Sejarah Singkat
Posted by Unknown on September 27, 2017 with No comments
Hakekat Masjid
Secara etimologis, masjid diambil dari kata dasar sujud yang berarti ta’at, patuh, tunduk dengan penuh rasa hormat dan takzim[1].Mengingat
akar katanya bermakna tunduk dan patuh, maka hakikat masjid itu adalah
tempat melakukan segala aktivitas (tidak hanya shalat) sebagai
manifestasi dari ketaatan kepada Allahsemata[2].
Sedangkan secara terminologis, dalam hukum Islam (fiqh), sujud itu
berarti adalah meletakan dahi berikut ujung hidung (tulang T), kedua
telapak tangan, kedua lutut dan kedua ujung jari kaki ke tanah, yang
merupakan salah satu rukun shalat. Sujud dalam pengertian ini merupakan
bentuk lahiriyah yang paling nyata dari makna-makna etimologis di atas.
Itulah sebabnya, tempat khusus penyelenggaraan shalat disebut dengan
masjid.
Dari pengertian sujud secara terminologis di atas, maka masjid dapat
didefinisikan sebagai ”suatu bangunan, gedung atau suatu lingkungan yang
memiliki batas yang jelas (benteng/pagar) yang didirikan secara khusus
sebagai tempat beribadah umat Islam kepada Allah SWT, khususnya untuk
menunaikan shalat[3].
catatan kaki:
- Sementara itu kata “sujud” yang dipergunakan dalam Al-Qur’an mengandungbeberapa pengertian. Pertama berarti sebagai penghormatan dan pengakuankeunggulan pihak lain, seperti sujudnya malaikat kepada Adam a. S. (Q. S. Al-Baqarah, 2 : 34). Kedua berarti sebagai kesadaran (insyaf) atas kesalahan yang diperbuat dan pengakuan terhadap pihak lain, seperti sujudnya para ahli sihir Fir’aun (Q. S. Thaha,20 : 70).

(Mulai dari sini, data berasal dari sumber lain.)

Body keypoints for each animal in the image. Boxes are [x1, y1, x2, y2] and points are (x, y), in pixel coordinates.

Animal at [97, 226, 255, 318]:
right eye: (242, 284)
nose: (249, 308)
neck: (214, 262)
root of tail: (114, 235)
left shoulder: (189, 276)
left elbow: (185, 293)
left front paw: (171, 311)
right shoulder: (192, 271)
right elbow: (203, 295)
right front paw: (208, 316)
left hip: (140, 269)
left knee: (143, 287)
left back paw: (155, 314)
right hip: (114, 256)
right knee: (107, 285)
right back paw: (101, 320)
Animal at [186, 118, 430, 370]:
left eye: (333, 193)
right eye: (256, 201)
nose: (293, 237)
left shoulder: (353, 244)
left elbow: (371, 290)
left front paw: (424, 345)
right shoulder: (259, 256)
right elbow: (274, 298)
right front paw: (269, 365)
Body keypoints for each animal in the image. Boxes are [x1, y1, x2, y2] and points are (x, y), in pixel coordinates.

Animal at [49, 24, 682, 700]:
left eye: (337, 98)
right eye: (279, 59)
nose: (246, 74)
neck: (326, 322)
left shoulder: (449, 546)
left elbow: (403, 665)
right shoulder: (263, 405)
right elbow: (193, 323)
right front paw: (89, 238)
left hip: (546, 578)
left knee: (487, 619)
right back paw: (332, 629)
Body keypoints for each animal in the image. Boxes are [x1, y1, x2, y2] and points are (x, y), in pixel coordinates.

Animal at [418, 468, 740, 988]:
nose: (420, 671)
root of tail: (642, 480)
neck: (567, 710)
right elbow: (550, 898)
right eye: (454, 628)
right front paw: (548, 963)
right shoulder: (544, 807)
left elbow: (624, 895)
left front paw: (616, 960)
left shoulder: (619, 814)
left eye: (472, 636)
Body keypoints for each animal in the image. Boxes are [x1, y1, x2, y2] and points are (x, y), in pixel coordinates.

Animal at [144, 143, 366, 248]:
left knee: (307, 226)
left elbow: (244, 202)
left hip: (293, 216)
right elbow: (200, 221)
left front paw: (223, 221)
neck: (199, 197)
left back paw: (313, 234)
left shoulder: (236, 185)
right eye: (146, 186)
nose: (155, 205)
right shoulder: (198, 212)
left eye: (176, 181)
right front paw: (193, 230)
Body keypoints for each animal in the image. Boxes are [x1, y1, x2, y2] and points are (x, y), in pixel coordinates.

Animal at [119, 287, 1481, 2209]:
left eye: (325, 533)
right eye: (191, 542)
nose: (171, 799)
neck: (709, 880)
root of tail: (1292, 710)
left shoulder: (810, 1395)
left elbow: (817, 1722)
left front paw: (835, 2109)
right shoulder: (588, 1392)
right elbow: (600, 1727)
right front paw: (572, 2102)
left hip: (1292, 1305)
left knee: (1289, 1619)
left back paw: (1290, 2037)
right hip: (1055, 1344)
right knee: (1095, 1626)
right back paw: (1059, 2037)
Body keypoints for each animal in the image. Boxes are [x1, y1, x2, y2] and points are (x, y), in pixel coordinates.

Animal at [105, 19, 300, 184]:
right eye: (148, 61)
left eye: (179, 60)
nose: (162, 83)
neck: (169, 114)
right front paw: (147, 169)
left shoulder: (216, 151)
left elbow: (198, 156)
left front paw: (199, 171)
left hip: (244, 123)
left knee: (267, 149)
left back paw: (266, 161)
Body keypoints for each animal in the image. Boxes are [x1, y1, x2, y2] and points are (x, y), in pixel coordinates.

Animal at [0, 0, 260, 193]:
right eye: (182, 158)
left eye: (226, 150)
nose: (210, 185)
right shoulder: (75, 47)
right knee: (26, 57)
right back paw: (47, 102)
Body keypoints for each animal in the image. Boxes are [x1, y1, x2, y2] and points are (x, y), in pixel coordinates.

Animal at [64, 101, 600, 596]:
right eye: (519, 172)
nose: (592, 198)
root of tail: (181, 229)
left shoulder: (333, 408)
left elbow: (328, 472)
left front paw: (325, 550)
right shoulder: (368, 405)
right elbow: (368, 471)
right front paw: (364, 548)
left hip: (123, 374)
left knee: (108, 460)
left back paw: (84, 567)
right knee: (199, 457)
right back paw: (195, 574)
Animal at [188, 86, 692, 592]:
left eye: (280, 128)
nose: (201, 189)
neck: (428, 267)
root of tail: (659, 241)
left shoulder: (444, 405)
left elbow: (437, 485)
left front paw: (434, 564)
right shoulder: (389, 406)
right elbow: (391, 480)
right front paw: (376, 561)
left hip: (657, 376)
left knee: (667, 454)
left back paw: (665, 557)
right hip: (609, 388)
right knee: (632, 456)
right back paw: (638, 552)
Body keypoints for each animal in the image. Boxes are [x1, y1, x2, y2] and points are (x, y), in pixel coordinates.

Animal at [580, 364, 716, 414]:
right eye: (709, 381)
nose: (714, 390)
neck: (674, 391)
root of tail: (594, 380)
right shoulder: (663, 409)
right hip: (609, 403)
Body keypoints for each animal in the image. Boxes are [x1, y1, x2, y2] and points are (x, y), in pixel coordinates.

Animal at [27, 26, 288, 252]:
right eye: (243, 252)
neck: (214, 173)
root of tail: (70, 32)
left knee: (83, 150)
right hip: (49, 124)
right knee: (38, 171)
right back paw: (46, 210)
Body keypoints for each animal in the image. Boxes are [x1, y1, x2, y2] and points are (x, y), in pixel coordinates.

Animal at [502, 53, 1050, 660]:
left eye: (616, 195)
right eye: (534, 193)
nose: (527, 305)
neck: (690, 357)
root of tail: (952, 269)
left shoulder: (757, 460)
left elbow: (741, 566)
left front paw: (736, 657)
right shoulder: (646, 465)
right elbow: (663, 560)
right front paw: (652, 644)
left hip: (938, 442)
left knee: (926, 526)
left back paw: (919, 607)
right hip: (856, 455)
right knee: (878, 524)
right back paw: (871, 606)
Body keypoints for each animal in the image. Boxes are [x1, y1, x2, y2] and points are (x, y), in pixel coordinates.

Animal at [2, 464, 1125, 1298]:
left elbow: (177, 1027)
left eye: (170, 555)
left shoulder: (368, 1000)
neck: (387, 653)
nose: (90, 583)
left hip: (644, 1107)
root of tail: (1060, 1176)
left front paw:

Ketiga, berarti mengikuti atau menyesuaikan diri dengan ketetapan Allah yang berkaitan dengan taqdir-taqdir-Nya yang berlaku pada alam semesta, seperti sujudnya bintang dan pepohonan (Q. S. Ar-Rahman, 55 : 6).
- Sebagaimana ditegaskan Allah dalam Q. S. Al-Jin, 72 : 18 dan Hadits Rasulullah SAW. Yang artinya : ”Telah dijadikan untukku, bumi sebagai masjid dan sarana penyucian diri”.
- Mengingat, sudah ada pengertian terminologis, maka pengertian etimologis masjid diatas, bias juga dikatakan masjid dalam pengertian umum yang tidak memiliki arti secara hukum dan juga tidak diberlakukan hukum masjid kecuali hanya sah shalat di atasnya.